Who signs up for these joint training programmes?

The most common characteristic of the joint training programmes is that they are very “open.” In general, students only have to graduate from high schools or get the minimum passing grade in the university entrance exams. Sometimes, even if they don’t qualify for university, students can still follow the joint training programmes in ‘pre-university classes.’

In principle, the students are required to have sufficient language skills to follow a lecture in English or, in a few cases, another foreign language. However, in reality, the language requirement is “flexible.” Often students are allowed to “owe” foreign language certificates. Some joint training programmes reserve one or two semesters to teach foreign languages to students.

The University of Foreign Languages, a unit of Hanoi National University, for example, does not require students to demonstrate French skills when they enter certain training courses. Instead it sets aside 900 hours to teach French to students, so that they can understand lectures in French.

Some programmes offer ‘international’ masters degrees that are conducted entirely in Vietnamese.

Thus it is often said that the most important qualification for admission to the joint training programs is the wherewithal to pay high tuition fees, and it is commonly thought that students only enter these programs if they fail the entrance exams to Vietnamese state owned universities.

Who are the foreign partners?

At a workshop at the Hanoi University of Technology, a representative of the school briefed on its joint training programmes and the foreign partners in the programmes, including some American schools. After he finished, a high ranking official from the US Government-sponsored Vietnam Education Fund (VEF) said: “I regret that a leading university in Vietnam like the Hanoi University of Technology can only find such mediocre partners.”
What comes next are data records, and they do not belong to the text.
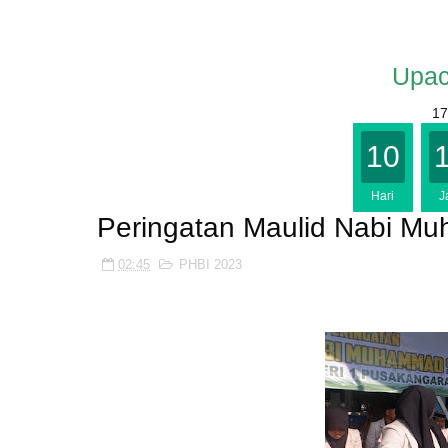
Upac
17
10
Hari
J
Peringatan Maulid Nabi M
02:45
PHBI 2023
The Hanoi University of Technology is not alone in this regard. “Most of the foreign partners in the joint training programmes with Vietnam are ordinary, average universities, which do not have high status in their own countries,” an education expert noted after looking at the list of 112 joint training programmes licensed by the Ministry of Education and Training (MOET).

The expert added that though there are many well known partner institutions from France, Germany and Belgium, most of the partners from the US and Australia are not well known in their home countries.

Another close observer emphasizes that there are exceptions. Both the Royal Melbourne Institute of Technology (Australia) and Temple University (US) have well-established and highly rated programs in Vietnam, for example, and the Fulbright Economics Teaching Program in HCM City (also US) offers first class graduate economics and public policy training. “Before signing up for a joint program,” she recommends, “a student ought to use the Internet to learn more about the foreign partner school.”

Tran Thi Ha, Director of the University Education Department at MOET, agrees that Vietnamese universities, especially leading ones, ought to be “choosy” in establishing partnerships. They ought to focus on the education quality.

However, concludes Tuoi Tre, it seems that the trend is just the opposite: universities in Vietnam are so keen to set up joint training programmes that they are not careful in choosing partners.